• **GOAL OF THE EXERCISE**
Reproduce word for word the part of the Istio Ambient Mesh guide that begins at "Ambient Mesh leverages" and stops after "of Ambient Mesh?".

• **EXERCISE PASSAGE**
● ● ● ● ●
Skip to content

Exploring Canary Upgrades with Istio Ambient Mesh

Ambient Mesh leverages eBPF to reduce resource usage of Istio's data plane components. It eliminates the need for sidecar proxies because eBPF leverages the kernel network layer of worker nodes for mesh traffic management. The goal of this guide is to answer the following:

  1. What are the core components of Ambient Mesh?
  2. Which components are scoped to the kernel network layer
  3. Which components are scoped to the Kubernetes network layer?
  4. How does a canary upgrade of the Istio control plane work with Ambient Mesh?

Deploy Dependencies

  1. Install docker and kubectl
    sudo snap install docker
    sudo snap install kubectl --classic
    
  2. Install kind:
    [ $(uname -m) = x86_64 ] && curl -Lo ./kind https://kind.sigs.k8s.io/dl/v0.20.0/kind-linux-amd64
    chmod +x ./kind
    sudo mv ./kind /usr/local/bin/kind
    
    sudo kind create cluster --config=- <<EOF
    kind: Cluster
    apiVersion: kind.x-k8s.io/v1alpha4
    name: ambient
    networking:
      apiServerAddress: "10.0.0.152"
      apiServerPort: 6443
    nodes:
    - role: control-plane
    - role: worker
    - role: worker
    EOF
    
  3. Generate kubeconfig:
    mkdir -p ~/.kube
    sudo kind get kubeconfig --name ambient > ~/.kube/config
    
  4. Install MetalLB:
    kubectl apply -f https://raw.githubusercontent.com/metallb/metallb/v0.13.7/config/manifests/metallb-native.yaml
    
    # Determine Docker pod IPAM CIDR
    sudo docker network inspect -f '{{.IPAM.Config}}' kind
    
    # Add IP Address Pool
    kubectl apply -f <<EOF
    apiVersion: metallb.io/v1beta1
    kind: IPAddressPool
    metadata:
      name: example
      namespace: metallb-system
    spec:
      addresses:
      - 172.18.255.200-172.18.255.250
    ---
    apiVersion: metallb.io/v1beta1
    kind: L2Advertisement
    metadata:
      name: empty
      namespace: metallb-system
    EOF
    
  5. Add Kubernetes Gateway API CRDs
    kubectl get crd gateways.gateway.networking.k8s.io &> /dev/null \
      ||   { kubectl kustomize "github.com/kubernetes-sigs/gateway-api/config/crd/experimental?ref=v0.6.1" \
      | kubectl apply -f -; }
    

OPTIONAL: Test MetalLB Functionality Before beginning

Before you run into issues with communicating with bookinfo through its gateway, make sure that metallb is accessible and working before you begin. Kind provides easy documentation to do so.
● ● ● ● ●
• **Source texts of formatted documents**
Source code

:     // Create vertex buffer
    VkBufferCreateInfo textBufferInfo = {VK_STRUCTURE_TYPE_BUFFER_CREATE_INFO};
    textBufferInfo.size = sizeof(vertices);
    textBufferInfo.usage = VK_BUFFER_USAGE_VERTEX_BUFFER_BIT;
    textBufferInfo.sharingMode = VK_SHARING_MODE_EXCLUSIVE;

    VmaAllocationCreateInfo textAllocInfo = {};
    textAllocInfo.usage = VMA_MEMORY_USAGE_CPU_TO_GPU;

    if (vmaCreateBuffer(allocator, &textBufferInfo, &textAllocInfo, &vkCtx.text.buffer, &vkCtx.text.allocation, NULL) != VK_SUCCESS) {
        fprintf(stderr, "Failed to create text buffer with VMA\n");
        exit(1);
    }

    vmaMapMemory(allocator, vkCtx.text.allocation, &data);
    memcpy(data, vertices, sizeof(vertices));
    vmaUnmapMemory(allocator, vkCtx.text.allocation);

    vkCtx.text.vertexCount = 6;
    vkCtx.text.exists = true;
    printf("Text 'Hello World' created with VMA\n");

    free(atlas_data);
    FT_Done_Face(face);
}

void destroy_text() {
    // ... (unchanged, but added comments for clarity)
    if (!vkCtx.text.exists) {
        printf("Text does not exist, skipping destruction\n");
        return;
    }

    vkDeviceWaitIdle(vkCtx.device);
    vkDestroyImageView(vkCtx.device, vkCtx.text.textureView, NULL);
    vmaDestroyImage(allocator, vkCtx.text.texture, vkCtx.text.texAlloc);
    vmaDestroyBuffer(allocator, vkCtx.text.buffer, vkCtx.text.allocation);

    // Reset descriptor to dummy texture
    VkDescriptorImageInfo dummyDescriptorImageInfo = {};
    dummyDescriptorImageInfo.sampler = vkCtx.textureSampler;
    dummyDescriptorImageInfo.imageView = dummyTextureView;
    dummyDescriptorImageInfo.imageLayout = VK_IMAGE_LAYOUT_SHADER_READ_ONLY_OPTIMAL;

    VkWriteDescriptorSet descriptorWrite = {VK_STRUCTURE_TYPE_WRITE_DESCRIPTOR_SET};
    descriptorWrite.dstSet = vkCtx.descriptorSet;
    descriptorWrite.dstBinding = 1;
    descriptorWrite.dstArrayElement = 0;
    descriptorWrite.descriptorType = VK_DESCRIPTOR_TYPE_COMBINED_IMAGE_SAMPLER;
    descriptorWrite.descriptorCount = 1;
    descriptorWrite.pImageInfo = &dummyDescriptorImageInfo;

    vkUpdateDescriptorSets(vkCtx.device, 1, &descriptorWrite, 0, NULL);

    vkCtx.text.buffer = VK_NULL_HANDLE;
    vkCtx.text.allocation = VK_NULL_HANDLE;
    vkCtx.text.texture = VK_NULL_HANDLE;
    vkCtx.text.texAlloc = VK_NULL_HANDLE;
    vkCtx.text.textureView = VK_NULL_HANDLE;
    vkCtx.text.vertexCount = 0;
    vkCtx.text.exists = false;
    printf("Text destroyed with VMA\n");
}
● ● ● ● ●
• **WRITTEN RESPONSE**
Ambient Mesh leverages eBPF to reduce resource usage of Istio's data plane components. It eliminates the need for sidecar proxies because eBPF leverages the kernel network layer of worker nodes for mesh traffic management. The goal of this guide is to answer the following:

  1. What are the core components of Ambient Mesh?